>> Start

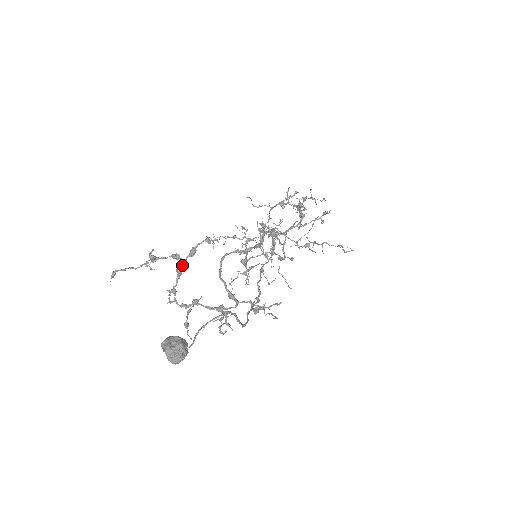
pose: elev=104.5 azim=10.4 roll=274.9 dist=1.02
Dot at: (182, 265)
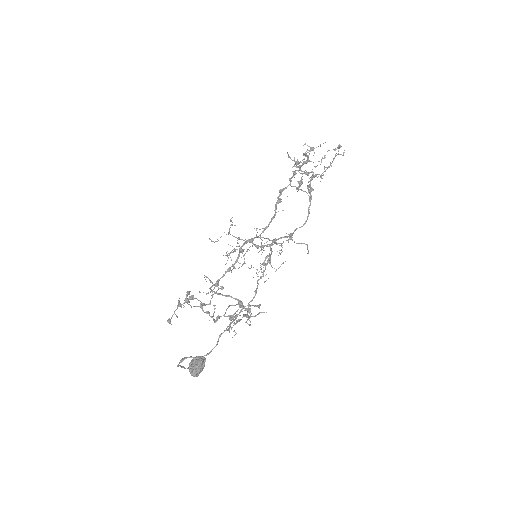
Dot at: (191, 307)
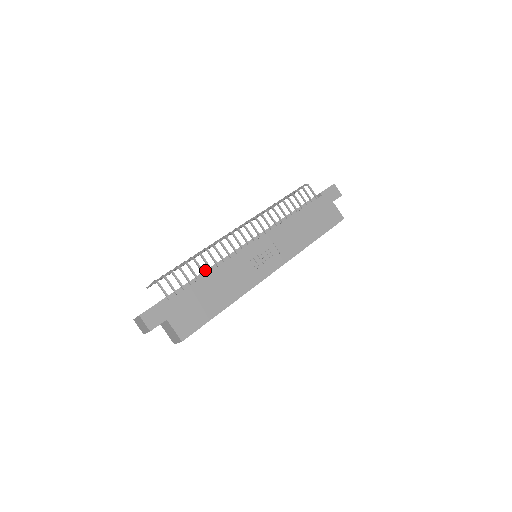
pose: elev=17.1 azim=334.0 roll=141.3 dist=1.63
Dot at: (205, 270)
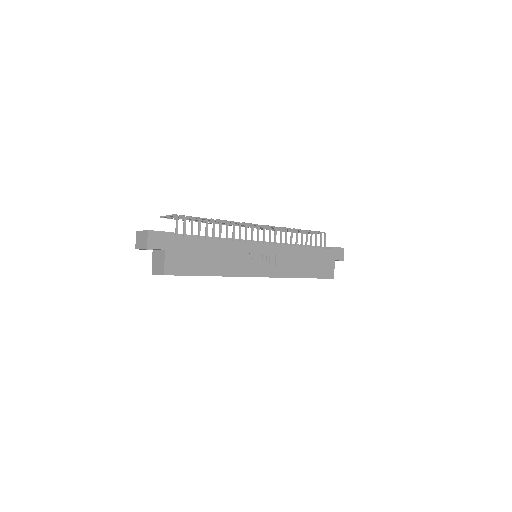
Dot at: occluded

>> End
>> Start

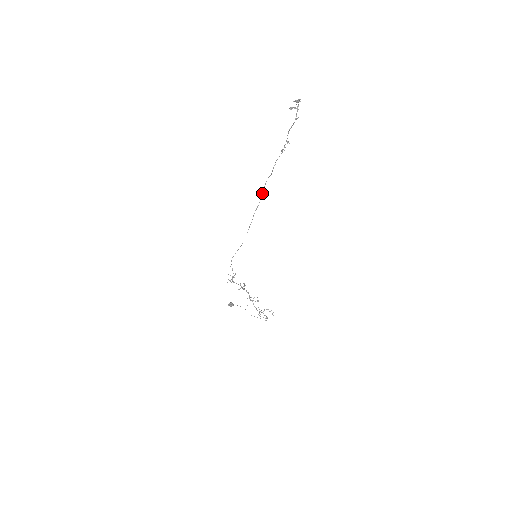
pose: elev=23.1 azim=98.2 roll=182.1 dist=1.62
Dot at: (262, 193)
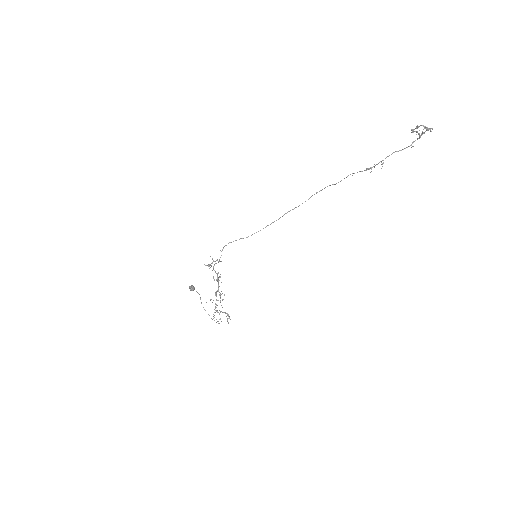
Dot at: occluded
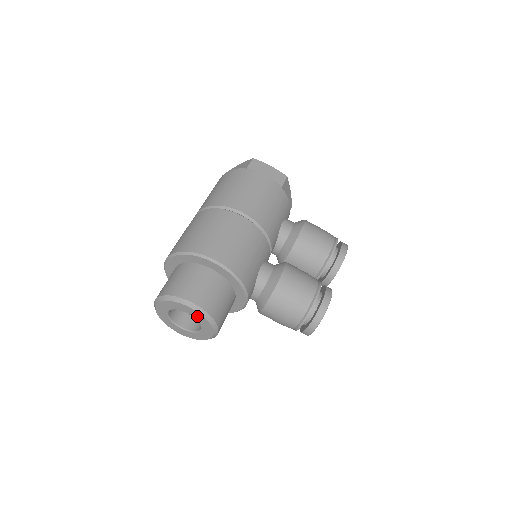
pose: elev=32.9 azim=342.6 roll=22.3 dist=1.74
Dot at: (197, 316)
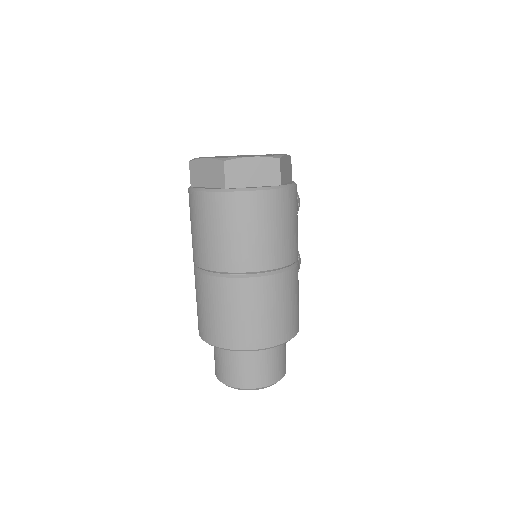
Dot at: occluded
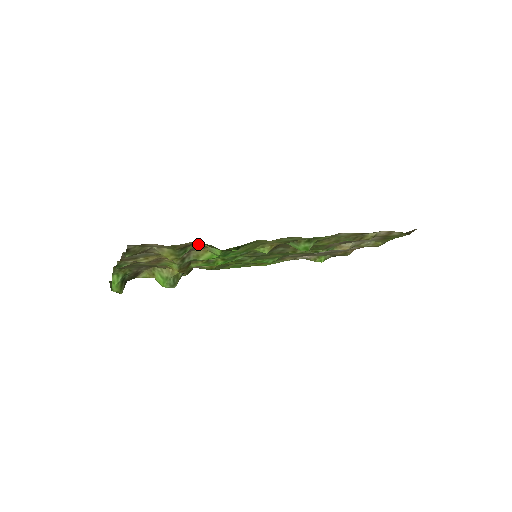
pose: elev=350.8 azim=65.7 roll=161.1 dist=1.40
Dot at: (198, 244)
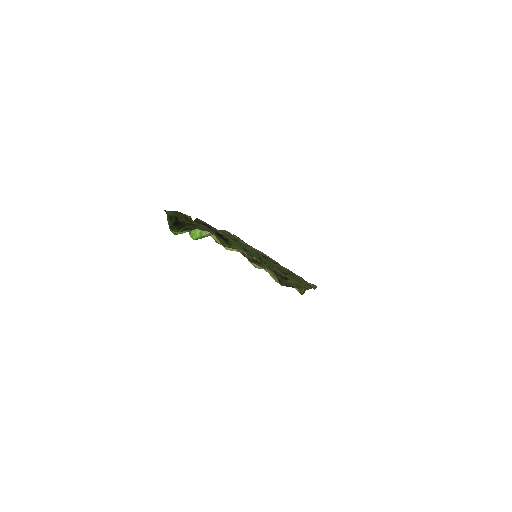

>> End
>> Start

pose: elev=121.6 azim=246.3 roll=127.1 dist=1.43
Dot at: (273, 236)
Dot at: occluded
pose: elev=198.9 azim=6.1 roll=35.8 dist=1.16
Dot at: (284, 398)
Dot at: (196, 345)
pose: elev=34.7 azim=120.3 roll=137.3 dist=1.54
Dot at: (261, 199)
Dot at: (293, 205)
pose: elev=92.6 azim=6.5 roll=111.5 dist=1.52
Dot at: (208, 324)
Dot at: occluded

>> End

**Required task**
Could you reproduce the lines of the material starting at the line containing "pose: elev=104.5 azim=10.4" and ending at the line containing "Dot at: (191, 307)", with both of those lines included? Leave the pictures out of your answer.

**Result of this exercise**
pose: elev=104.5 azim=10.4 roll=274.9 dist=1.02
Dot at: (182, 265)
Dot at: (191, 307)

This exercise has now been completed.